◆ **YOUR INSTRUCTIONS**
The task for the listing below is to write out exactly the lines starting at the one containing "AUG 6, 2026, 4:00 AM IST" and ending at the one containing "부산을 남부권의 핵심 허브로 만들고 울산과 경남, 주", both included. Pictures are to be omitted.
SOURCE DATA START
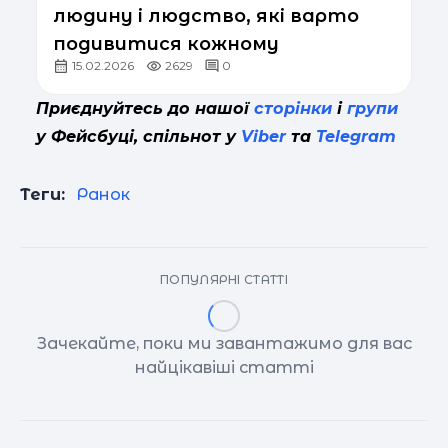
людину і людство, які варто
подивитися кожному
15.02.2026
2629
0
Приєднуйтесь до нашої
сторінки
і
групи
у Фейсбуці, спільнот у
Viber
та
Telegram
Теги:
Ранок
ПОПУЛЯРНІ СТАТТІ
Зачекайте, поки ми завантажимо для вас
найцікавіші статті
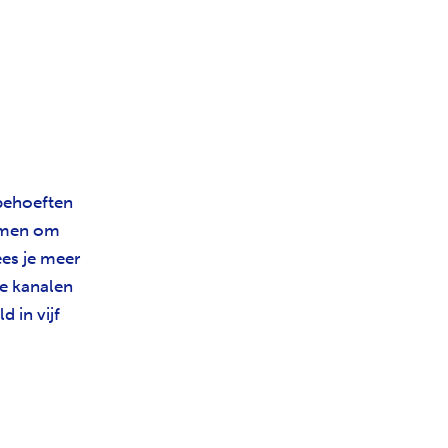
 behoeften
ormen om
ees je meer
e kanalen
 in vijf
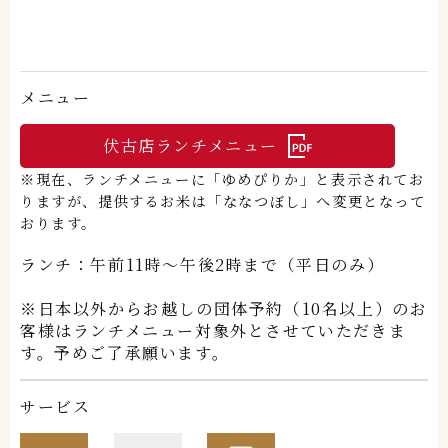
メニュー
伏古店ランチメニュー
※現在、ランチメニューに「ゆめぴりか」と表示されてお
りますが、提供するお米は「ななつぼし」へ変更となって
おります。
ランチ：午前11時～午後2時まで（平日のみ）
※日本以外からお越しの団体予約（10名以上）のお
客様はランチメニュー対象外とさせていただきま
す。予めご了承願います。
サービス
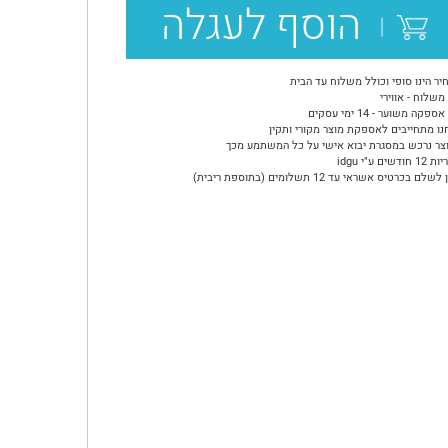
הוסף לעגלה
יר הינו סופי וכולל משלוח עד הבית
משלוח - אווירי
ספקה משוער - 14 ימי עסקים
נו מתחייבים לאספקת מוצר מקורי ותקין
צר נרכש במסגרת יבוא אישי על כל המשתמע מכך
ודשים ע"י idgu
שלם בכרטיס אשראי עד 12 תשלומים (בתוספת ריבית)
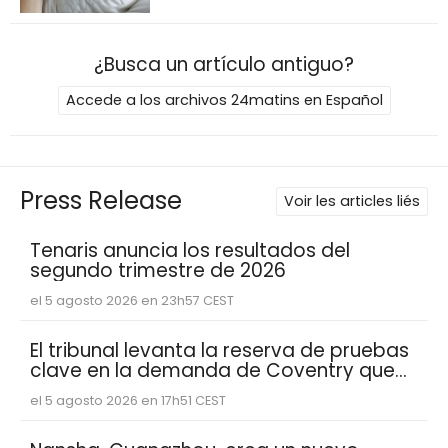
¿Busca un artículo antiguo?
Accede a los archivos 24matins en Español
Press Release
Voir les articles liés
Tenaris anuncia los resultados del
segundo trimestre de 2026
el 5 agosto 2026 en 23h57 CEST
El tribunal levanta la reserva de pruebas
clave en la demanda de Coventry que
muestran que Abacus Global
el 5 agosto 2026 en 17h51 CEST
Management se basó en estimaciones
de esperanza de vida reducidas de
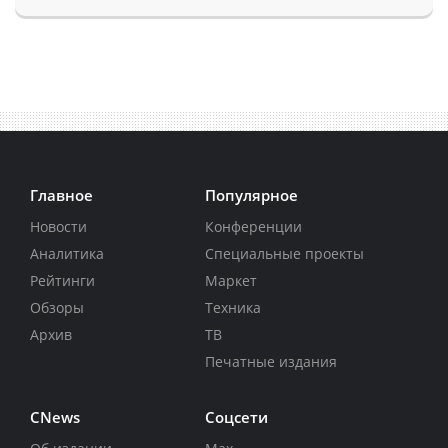
Главное
Популярное
Новости
Конференции
Аналитика
Специальные проекты
Рейтинги
Маркет
Обзоры
Техника
Архив
ТВ
Печатные издания
CNews
Соцсети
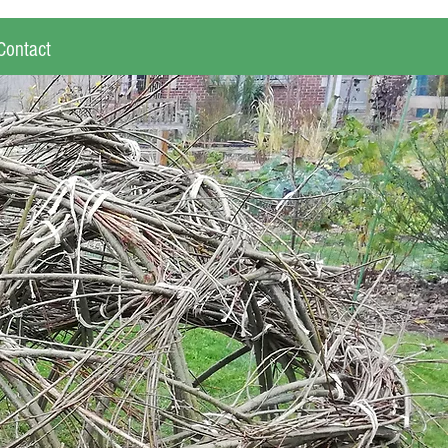
Contact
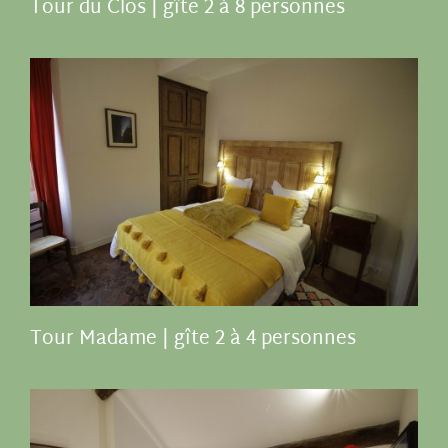
Tour du Clos | gîte 2 à 8 personnes
Tour Madame | gîte 2 à 4 personnes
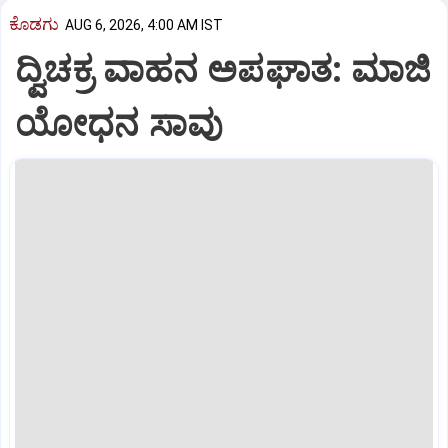
ಕೊಡಗು
AUG 6, 2026, 4:00 AM IST
ದ್ವಿಚಕ್ರ ವಾಹನ ಅಪಘಾತ: ಮಾಜಿ
ಯೋಧನ ಸಾವು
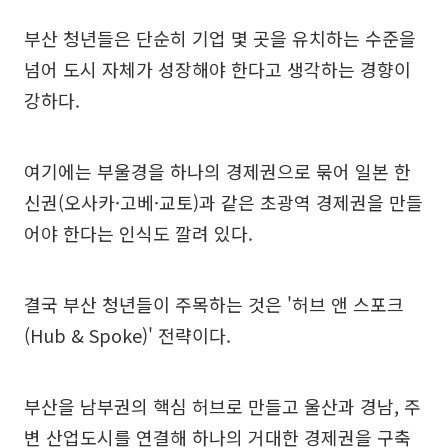
부산 청년들은 단순히 기업 몇 곳을 유치하는 수준을
넘어 도시 자체가 성장해야 한다고 생각하는 경향이
강하다.
여기에는 부울경을 하나의 경제권으로 묶어 일본 한
신권(오사카·고베·교토)과 같은 초광역 경제권을 만들
어야 한다는 인식도 깔려 있다.
결국 부산 청년들이 주목하는 것은 '허브 앤 스포크
(Hub & Spoke)' 전략이다.
부산을 남부권의 핵심 허브로 만들고 울산과 경남, 주
변 산업도시를 연결해 하나의 거대한 경제권을 구축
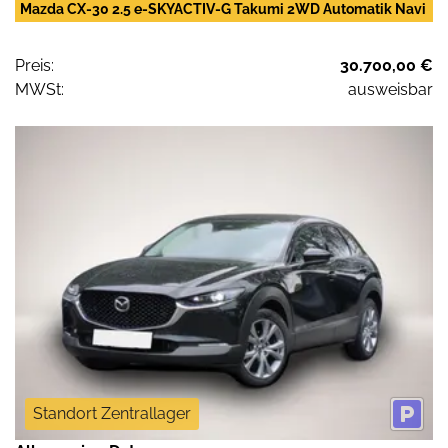
Mazda CX-30 2.5 e-SKYACTIV-G Takumi 2WD Automatik Navi
Preis:
30.700,00 €
MWSt:
ausweisbar
Standort Zentrallager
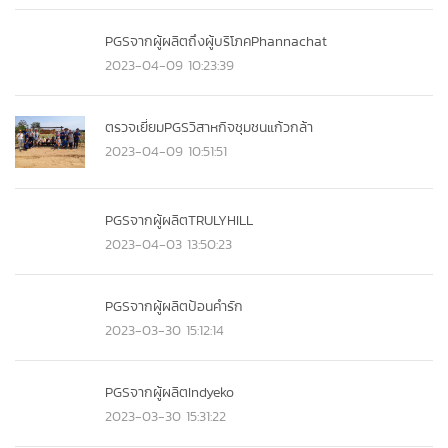
PGSจากผู้ผลิตถึงผู้บริโภคPhannachat
2023-04-09 10:23:39
ตรวจเยี่ยมPGSวิสาหกิจชุมชนแก้วกล้า
2023-04-09 10:51:51
PGSจากผู้ผลิตTRULYHILL
2023-04-03 13:50:23
PGSจากผู้ผลิตป้อนคำรัก
2023-03-30 15:12:14
PGSจากผู้ผลิตIndyeko
2023-03-30 15:31:22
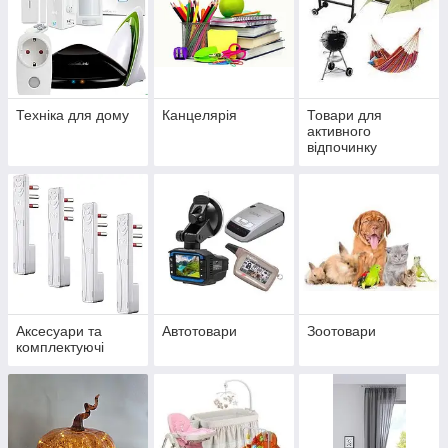
Техніка для дому
Канцелярія
Товари для
активного
відпочинку
Аксесуари та
Автотовари
Зоотовари
комплектуючі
SOURCE DATA END
◆ **SOLUTION TO THIS TASK**
AUG 6, 2026, 4:00 AM IST
ದ್ವಿಚಕ್ರ ವಾಹನ ಅಪಘಾತ: ಮಾಜಿ
ಯೋಧನ ಸಾವು
부산 청년들은 단순히 기업 몇 곳을 유치하는 수준을
넘어 도시 자체가 성장해야 한다고 생각하는 경향이
강하다.
여기에는 부울경을 하나의 경제권으로 묶어 일본 한
신권(오사카·고베·교토)과 같은 초광역 경제권을 만들
어야 한다는 인식도 깔려 있다.
결국 부산 청년들이 주목하는 것은 '허브 앤 스포크
(Hub & Spoke)' 전략이다.
부산을 남부권의 핵심 허브로 만들고 울산과 경남, 주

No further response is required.